La crise sanitaire comme coup de grâce

SoftBank sauve WeWork de la faillite en y injectant plusieurs milliards de dollars en octobre de la même année. Le conglomérat japonais grimpe alors de 29% à 80% du capital. Adam Neumann, lui, est définitivement évincé des instances dirigeantes de l'entreprise. WeWork, dont l'image a été sérieusement écornée et qui a perdu depuis longtemps son statut de pépite prometteuse, tente de redresser la barre et continue d'ouvrir de nouveaux espaces de coworking.

Quelques mois plus tard, c'est la pandémie de Covid-19 qui donne le coup de grâce. La crise sanitaire, les confinements puis l'essor du télétravail vident ses bureaux. L'entreprise, qui a fini par s'introduire en Bourse en 2021, bien plus tard que prévu, ne parvient pas à satisfaire ses besoins de liquidités et enchaîne encore les pertes financières. En novembre 2023, sa capitalisation ne s'élève qu'à 61 millions de dollars, après avoir perdu 98% de sa valeur depuis le début de l'année.

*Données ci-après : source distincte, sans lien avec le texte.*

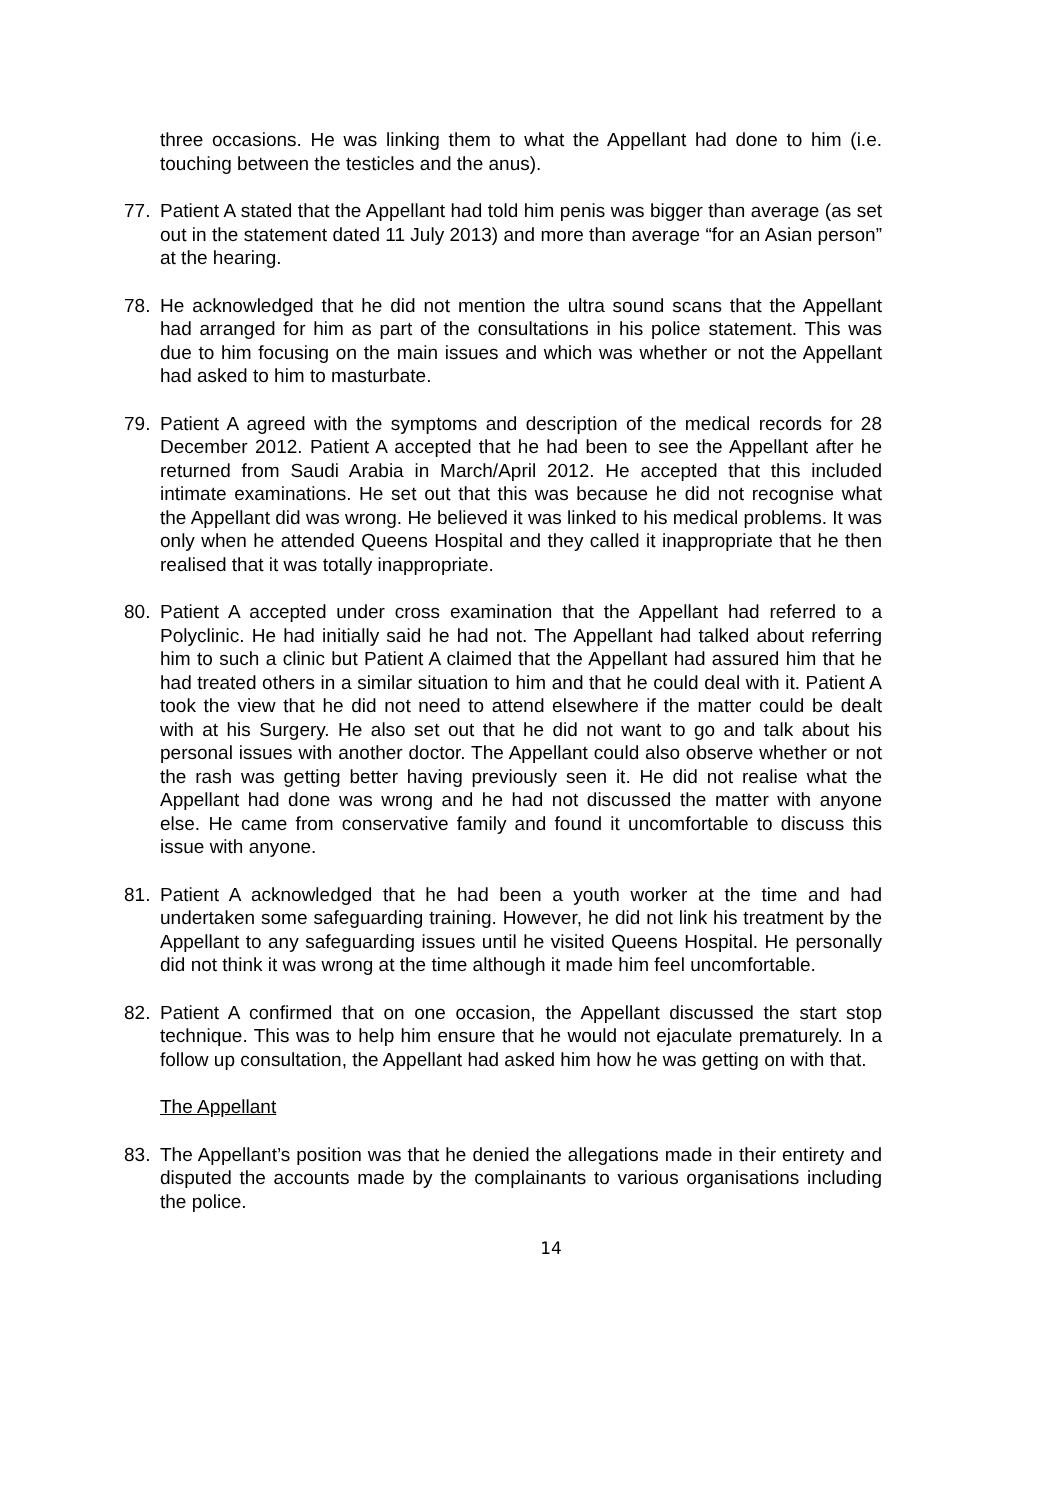three occasions. He was linking them to what the Appellant had done to him (i.e. touching between the testicles and the anus).
77. Patient A stated that the Appellant had told him penis was bigger than average (as set out in the statement dated 11 July 2013) and more than average “for an Asian person” at the hearing.
78. He acknowledged that he did not mention the ultra sound scans that the Appellant had arranged for him as part of the consultations in his police statement. This was due to him focusing on the main issues and which was whether or not the Appellant had asked to him to masturbate.
79. Patient A agreed with the symptoms and description of the medical records for 28 December 2012. Patient A accepted that he had been to see the Appellant after he returned from Saudi Arabia in March/April 2012. He accepted that this included intimate examinations. He set out that this was because he did not recognise what the Appellant did was wrong. He believed it was linked to his medical problems. It was only when he attended Queens Hospital and they called it inappropriate that he then realised that it was totally inappropriate.
80. Patient A accepted under cross examination that the Appellant had referred to a Polyclinic. He had initially said he had not. The Appellant had talked about referring him to such a clinic but Patient A claimed that the Appellant had assured him that he had treated others in a similar situation to him and that he could deal with it. Patient A took the view that he did not need to attend elsewhere if the matter could be dealt with at his Surgery. He also set out that he did not want to go and talk about his personal issues with another doctor. The Appellant could also observe whether or not the rash was getting better having previously seen it. He did not realise what the Appellant had done was wrong and he had not discussed the matter with anyone else. He came from conservative family and found it uncomfortable to discuss this issue with anyone.
81. Patient A acknowledged that he had been a youth worker at the time and had undertaken some safeguarding training. However, he did not link his treatment by the Appellant to any safeguarding issues until he visited Queens Hospital. He personally did not think it was wrong at the time although it made him feel uncomfortable.
82. Patient A confirmed that on one occasion, the Appellant discussed the start stop technique. This was to help him ensure that he would not ejaculate prematurely. In a follow up consultation, the Appellant had asked him how he was getting on with that.
The Appellant
83. The Appellant’s position was that he denied the allegations made in their entirety and disputed the accounts made by the complainants to various organisations including the police.
14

Les déboires de WeWork, qui s'apprêterait à déposer une demande de mise en faillite dès la semaine prochaine selon le Wall Street Journal, ont même inspiré une série télévisée. La plateforme de streaming Apple TV+ a diffusée l'année dernière une mini-série de huit épisodes nommée WeCrashed, qui retrace l'ascension puis la chute de WeWork. Dans le rôle-titre, Jared Leto incarne l'ex-patron Adam Neumann, tandis qu'Anne Hathaway joue son épouse, Rebekah Neumann. Une histoire façon "rise and fall" typiquement américaine: Hollywood en raffole, la Bourse un peu moins.